Even though the price of crude oil is dropping rapidly, gas prices in the area are increasing and may continue to escalate throughout the week due to an “unexpected issue” at the BP Whiting Refinery in Whiting, Indiana, which is the largest refinery in the Midwest.
The refinery will produce around 11.5 million fewer gallons of gasoline a day if an issue with equipment is not resolved soon, said GasBuddy senior petroleum analyst Patrick DeHaan.
“We are expecting sub-two dollar prices this fall by October, but this refinery issue will raise prices,” DeHaan said. “Over the weekend one of the crude distillation units went down, so that refinery is crippled and that could last several days and impact gas prices for the next week or two. Word is the largest unit went down, which is half the capacity of the whole refinery.”
The BP refinery in Indiana is the seventh largest in the nation. DeHaan said the refinery is not disclosing details with regard to the distillation unit issue, but it is confirmed the unit will be offline for seven to 10 days.
“Sometimes it only takes a few days for a refinery to restart, sometimes it goes on for weeks,” DeHaan said. “Things should stabilize, we’ve seen enough of these issues that I can say yes, things aren’t getting a whole lot worse, but if not, we could see another price hike on Thursday.”
AAA said until today gas prices had fallen for 26 consecutive days, due in part to the increased production of oil in the U.S. and the addition of 32 new oil rigs over the past six weeks, pushing down oil prices. Bloomberg reported the price of crude oil at $44.81 a barrel today at the market open.
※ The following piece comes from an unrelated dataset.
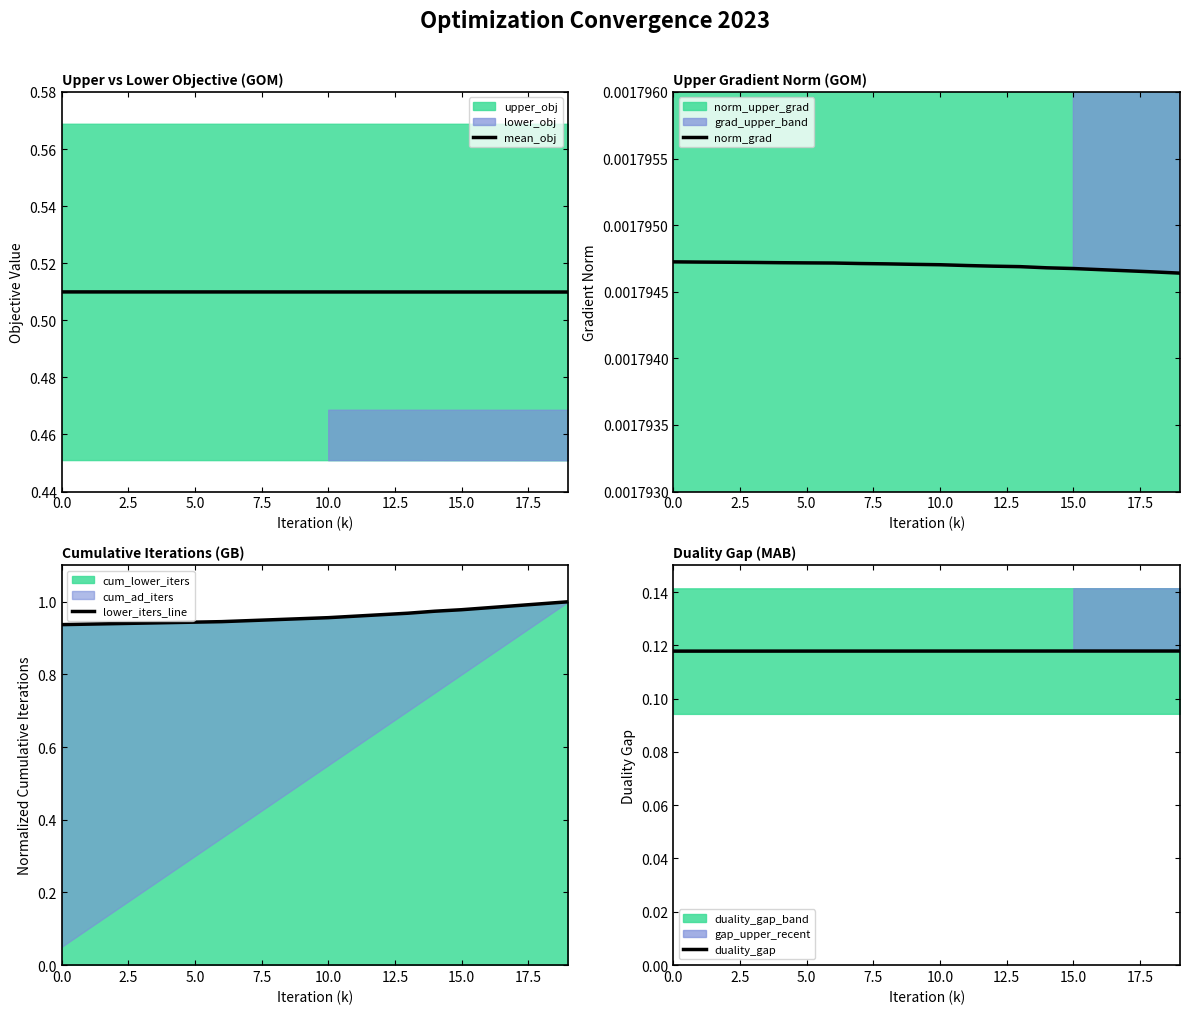

What is the sum of all duality_gap values?

2.4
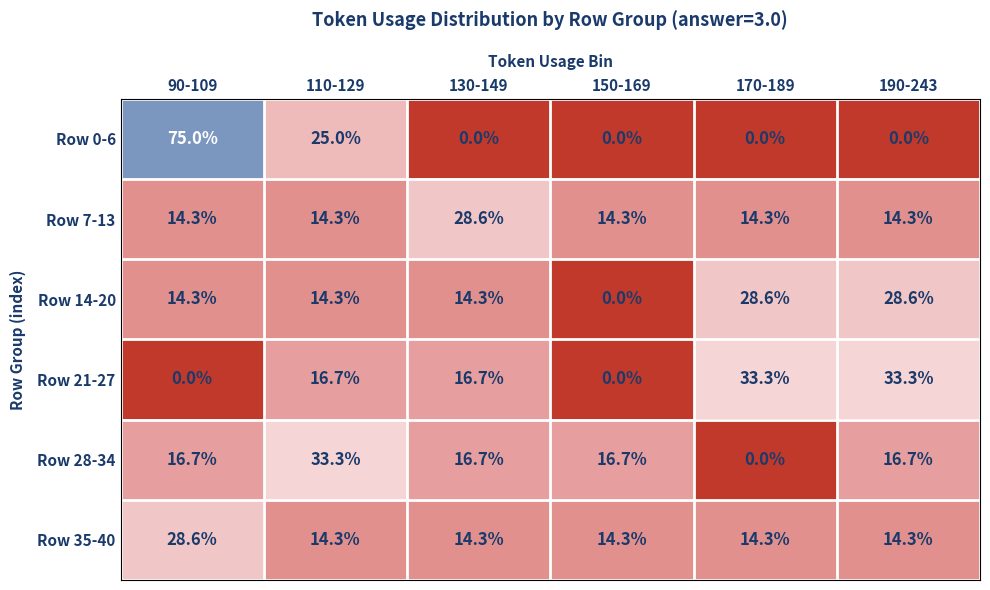

What is the total value across all series at 190-243?

107.2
Gas prices in the Dayton area were $2.48 a gallon on average, up from $2.40 a week ago. In the Cincinnati area, prices averaged $2.54, up from $2.43 a gallon. The cheapest prices in the Dayton-area were $2.33 a gallon on Costco in Centeville and Sam’s Club in Washington Twp., according to GasBuddy.com. The cheapest Cincinnati-area prices were $2.31 a gallon at three Oxford stations.
Cindy Antrican, AAA Dayton public affairs manager, said gas prices a year ago today were $1.05 higher than they are today.
“We are trying to reach the point where we cannot rely so heavily on foreign markets for gas and oil,” Antrican said. “There’s been a push to be independent, and we’re seeing that now, and drivers are seeing pretty good savings.”
Because of the refinery issue, gas prices may increase rather than decrease, despite falling oil prices. This is because there are fewer refineries in the U.S. than there were thirty years ago, DeHaan said.
“So many refineries have closed because of environmental regulations, so there are fewer and much larger refineries now,” DeHaan said. “So when one of them goes down, it has a huge impact. It’s a much bigger deal.”
BP U.S. has not returned requests for comment.